Essa terapia totalmente inédita foi desenvolvida por cientistas do Laboratório BioMag, que é vinculado à Universidade de Helsinque e a outras instituições da Finlândia.

No estudo, publicado na semana passada, em 13 de agosto, no periódico Spinal Cord Series and Cases, mostra que a combinação das técnicas pode sim retomar a capacidade de andar de pacientes com paraplegia ditas incompletas, ou seja, que ainda possuem as funções motoras e sensitivas preservadas apesar do dano na espinha.

“A terapia de estimulação já havia sido apontada como um potencial tratamento para lesões na medula espinhal.
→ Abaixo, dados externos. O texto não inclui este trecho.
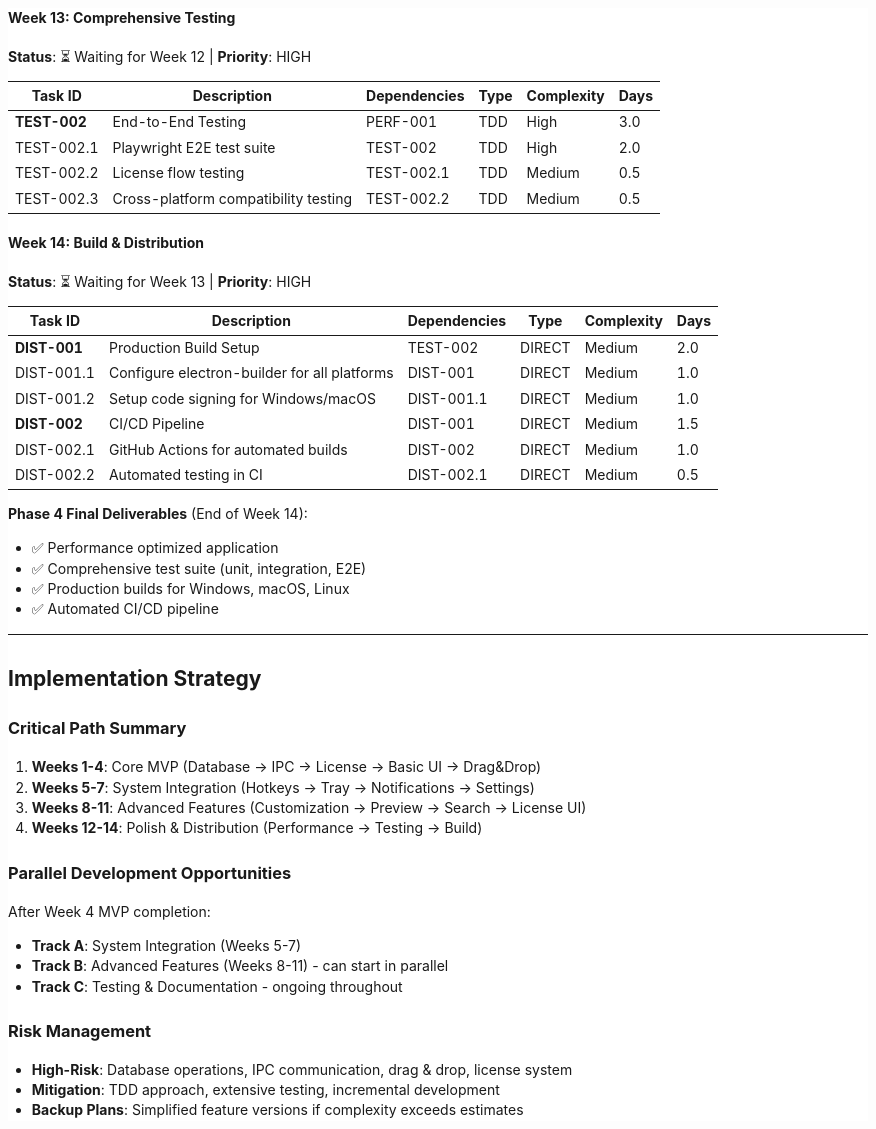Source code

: #### Week 13: Comprehensive Testing
**Status**: ⏳ Waiting for Week 12 | **Priority**: HIGH

| Task ID | Description | Dependencies | Type | Complexity | Days |
|---------|-------------|--------------|------|------------|------|
| **TEST-002** | End-to-End Testing | PERF-001 | TDD | High | 3.0 |
| TEST-002.1 | Playwright E2E test suite | TEST-002 | TDD | High | 2.0 |
| TEST-002.2 | License flow testing | TEST-002.1 | TDD | Medium | 0.5 |
| TEST-002.3 | Cross-platform compatibility testing | TEST-002.2 | TDD | Medium | 0.5 |

#### Week 14: Build & Distribution
**Status**: ⏳ Waiting for Week 13 | **Priority**: HIGH

| Task ID | Description | Dependencies | Type | Complexity | Days |
|---------|-------------|--------------|------|------------|------|
| **DIST-001** | Production Build Setup | TEST-002 | DIRECT | Medium | 2.0 |
| DIST-001.1 | Configure electron-builder for all platforms | DIST-001 | DIRECT | Medium | 1.0 |
| DIST-001.2 | Setup code signing for Windows/macOS | DIST-001.1 | DIRECT | Medium | 1.0 |
| **DIST-002** | CI/CD Pipeline | DIST-001 | DIRECT | Medium | 1.5 |
| DIST-002.1 | GitHub Actions for automated builds | DIST-002 | DIRECT | Medium | 1.0 |
| DIST-002.2 | Automated testing in CI | DIST-002.1 | DIRECT | Medium | 0.5 |

**Phase 4 Final Deliverables** (End of Week 14):
- ✅ Performance optimized application
- ✅ Comprehensive test suite (unit, integration, E2E)
- ✅ Production builds for Windows, macOS, Linux
- ✅ Automated CI/CD pipeline

---

## Implementation Strategy

### Critical Path Summary
1. **Weeks 1-4**: Core MVP (Database → IPC → License → Basic UI → Drag&Drop)
2. **Weeks 5-7**: System Integration (Hotkeys → Tray → Notifications → Settings)
3. **Weeks 8-11**: Advanced Features (Customization → Preview → Search → License UI)
4. **Weeks 12-14**: Polish & Distribution (Performance → Testing → Build)

### Parallel Development Opportunities
After Week 4 MVP completion:
- **Track A**: System Integration (Weeks 5-7)
- **Track B**: Advanced Features (Weeks 8-11) - can start in parallel
- **Track C**: Testing & Documentation - ongoing throughout

### Risk Management
- **High-Risk**: Database operations, IPC communication, drag & drop, license system
- **Mitigation**: TDD approach, extensive testing, incremental development
- **Backup Plans**: Simplified feature versions if complexity exceeds estimates
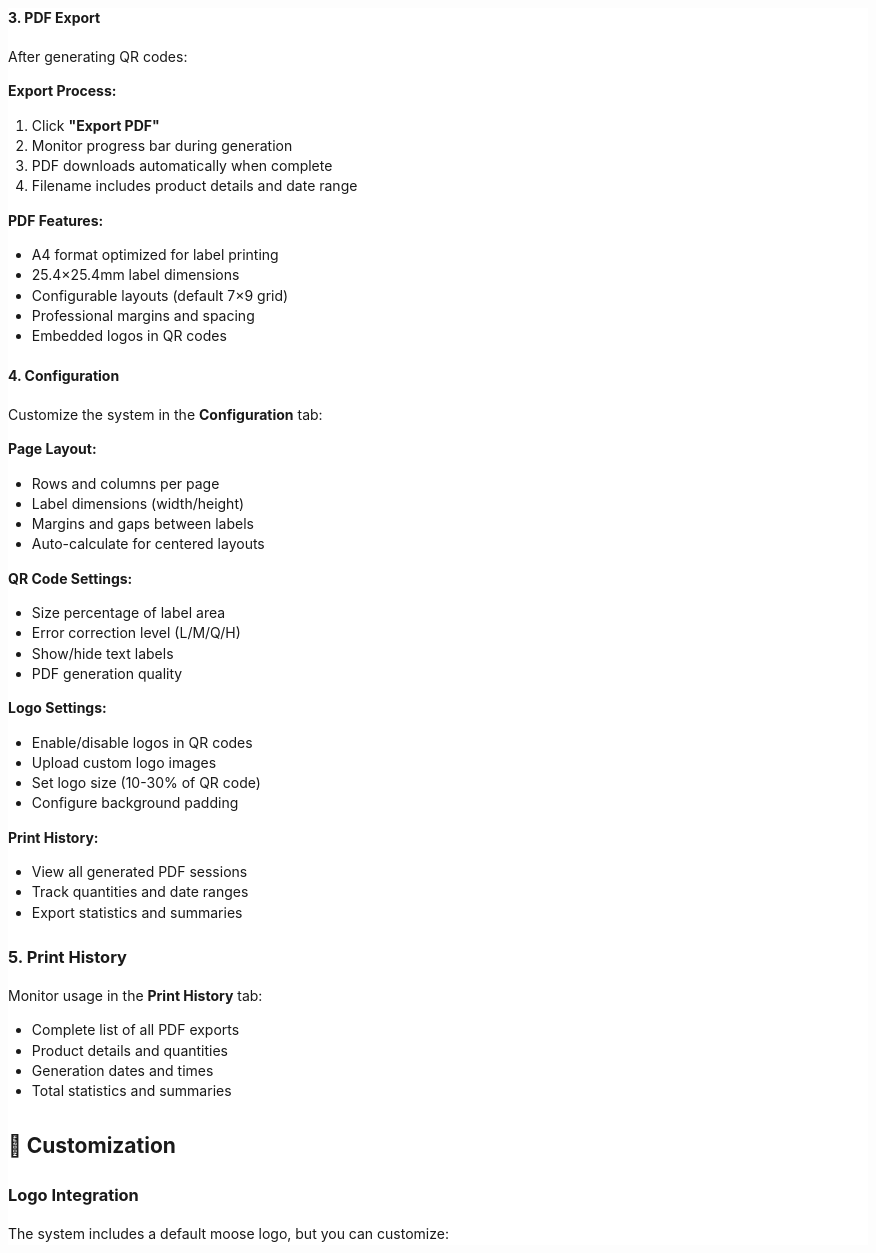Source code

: #### 3. PDF Export
After generating QR codes:

**Export Process:**
1. Click **"Export PDF"** 
2. Monitor progress bar during generation
3. PDF downloads automatically when complete
4. Filename includes product details and date range

**PDF Features:**
- A4 format optimized for label printing
- 25.4×25.4mm label dimensions
- Configurable layouts (default 7×9 grid)
- Professional margins and spacing
- Embedded logos in QR codes

#### 4. Configuration
Customize the system in the **Configuration** tab:

**Page Layout:**
- Rows and columns per page
- Label dimensions (width/height)
- Margins and gaps between labels
- Auto-calculate for centered layouts

**QR Code Settings:**
- Size percentage of label area
- Error correction level (L/M/Q/H)
- Show/hide text labels
- PDF generation quality

**Logo Settings:**
- Enable/disable logos in QR codes
- Upload custom logo images
- Set logo size (10-30% of QR code)
- Configure background padding

**Print History:**
- View all generated PDF sessions
- Track quantities and date ranges
- Export statistics and summaries

### 5. Print History
Monitor usage in the **Print History** tab:
- Complete list of all PDF exports
- Product details and quantities
- Generation dates and times
- Total statistics and summaries

## 🎨 Customization

### Logo Integration
The system includes a default moose logo, but you can customize:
Essas descobertas [do novo estudo] nos incentivam a continuar investigando estimulações associativas pareadas”, disse a neurocientista Anastasia Shulga, médica da Universidade de Helsinque e líder da pesquisa, através de um comunicado emitido para a comunidade internacional.

Na pesquisa, a técnica teve como primeiro teste um homem de 47 anos, cujos membros inferiores estavam parcialmente paralisados por causa de uma lesão na medula espinhal.

Um ano após o acidente, a perna direita do homem já havia se recuperado quase que totalmente, forma natural, enquanto a esquerda não teve a mesma sorte. Com isso, ficava praticamente impossível ele se sustentar em pé sem algum tipo de apoio.

A duração do tratamento teste no homem aconteceu em 3 meses, onde ele recebeu um primeiro tratamento de estimulação na perna esquerda. E para sua felicidade, funcionou.

O homem conseguiu ficar de pé por 1,5 minuto e dar 13 passos apenas usando as barras paralelas de apoio.

Quando a lesão completou dois anos, o mesmo tratamento foi realizado novamente.

Ele caminhou com uma velocidade 2,4 vezes mais rápida do que na primeira etapa do estudo. Além disso, a perna esquerda se recuperou de forma considerável e sua força, além das funções motoras melhoraram bastante.

Nenhum efeito colateral foi registrado.

Usando desta terapia, que combina duas estimulações, Shulga e a equipe liderada por ela já conseguiram melhorar as habilidades motoras de praticamente 20 pacientes com paraplegia incompleta em membros tanto superiores quanto inferiores.